があり、これらの行為は、法令行為(刑法35条)として違法性を阻却し、逮捕罪、監禁罪を成立させません。

 ただし、これらの法令行為も、その本来の趣旨を超える場合には違法性を帯び、逮捕罪、監禁罪を成立させることがあります。

法令行為の逸脱が問題となった事例

 法令行為の逸脱が問題となった事例として、以下のものがあります。

現行犯逮捕の事案

※ 現行犯逮捕の説明は前の記事参照

仙台高裁判決(昭和26年2月12日)

 現行犯人を逮捕するにつき、これを検察官又は司法警察職員に引き渡す考えはなく、同人を逮捕して脅迫すれば金員を喝取できるかもしれないという気持ちから逮捕した場合は、刑訴法213条にいう現行犯人の逮捕といえず、同逮捕行為は違法性を阻却しないとし、逮捕罪が成立するとしました。

東京高裁判決(昭和55年10月7日)

 被告人らが現行犯人を逮捕したが、被告人が売春等にかかわっていることが警察官に発覚することをおそれるとともに、以前に同所で発生した窃盗事件も被害者の犯行と考えてその被害を弁償させようと考え、被害者を警察官に引き渡す意思なく拘束を継続した行為について、違法性が阻却される余地がないとし、逮捕罪が成立するとしました。

東京地裁判決(平成9年10月17日)

 警察官が無実の人間に覚醒剤を持たせて覚せい剤所持事犯をねつ造し、午前4時27分頃、同人を覚せい剤所持の現行犯人として逮捕し、引き続き警察署まで連行して、情を知らない同警察署員に身柄を引き渡し、同警察署員らをして同日午後5時35分頃まで同警察署留置場に留置させるなどして、職権を濫用して逮捕監禁したとし、特別公務員職権濫用罪(刑法194条)の成立を認めました。

精神障害者の身体拘束の事案

東京高裁判決(昭和35年12月27日)

 精神保健法の前身である精神衛生法43条が存置されていた頃の裁判例です。

 同条の要件を欠いた精神病者の身体の拘束につき、社会的に相当な行為と認められるときは監禁罪が成立しないとの判断を示した判決です。

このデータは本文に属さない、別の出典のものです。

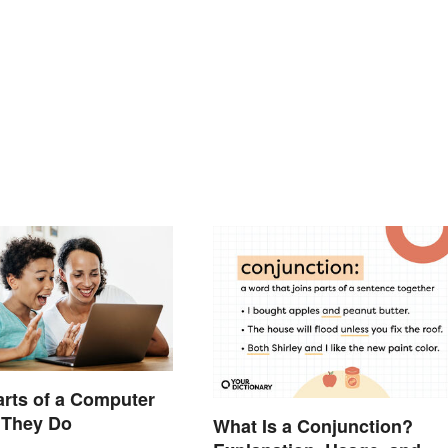
arts of a Computer
 They Do
What Is a Conjunction?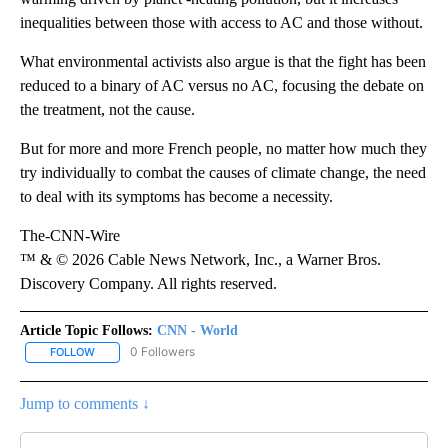
inequalities between those with access to AC and those without.
What environmental activists also argue is that the fight has been
reduced to a binary of AC versus no AC, focusing the debate on
the treatment, not the cause.
But for more and more French people, no matter how much they
try individually to combat the causes of climate change, the need
to deal with its symptoms has become a necessity.
The-CNN-Wire
™ & © 2026 Cable News Network, Inc., a Warner Bros.
Discovery Company. All rights reserved.
Article Topic Follows:
CNN - World
0 Followers
FOLLOW
FOLLOW "CNN - WORLD" TO RECEIVE NOTIFICATIONS ABOUT NEW
Jump to comments ↓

 事案は、被告人が、次女を2年3か月にわたり自宅から約30メートル離れた3坪くらいの小屋に収容し、出入口の開き戸の外側にカンヌキを差し込んで内部からは出られないようにしていたというものです。

 裁判所は、

  • 当時、同女は精神分裂病に罹患し、無為好褥、嫌人的拒絶、外出徘徊の傾向が極度に悪化していたから、被告人の行為は、みだりに付近の者が小屋に近付き立ち入ることのないようにするためと、同女が徘徊して被告人敷地内の崖から転落する危険を防止するためやむを得ずとった措置であると

して、監禁罪の違法性を阻却し、監禁罪の成立を否定しました。

東京地裁判決(昭和56年7月1日)

 ホテルに宿泊していたDが覚せい剤による錯乱状態に陥って自傷他害行為を繰り返したため、同宿していた被告人A並びにDと親しいE子から応援を頼まれたDの知人の被告人B及び同Cは同ホテルに赴き、被告人ら3人でDを取り押さえ、手足を縛って乗用車の後部座席に運び入れ、被告人Aが運転して同Cと遅れてホテルに到着したFが同乗してE子方まで運び、E子方の作業場で紐を解くなどしてDを自由にしてやったところ、Dは前にも増して暴れ出す気配を示したので、被告人AがDの上半身に覆いかぶさるようにするとともに、同Cが馬乗りになるなどして再び取り押えたところ、Dが食物誤飲により窒息死するに至ったという事案です。

 裁判所は、

  • 被告人らの行為は形式的には不法逮捕罪に該当するが、被告人らの本件行為は、覚せい剤の影響により錯乱状態に陥り、ホテル内で自傷他害行為を繰り返していたDを保護する目的で、かつ相当性の範囲を逸脱したとまではいえない範囲内の方法で行われたものであるから、全体としていまだ社会的に許容された範囲内の行為と見られ、実質的違法性を欠くものと認めるのが相当である

と判示して、被告人らに無罪を言い渡しました。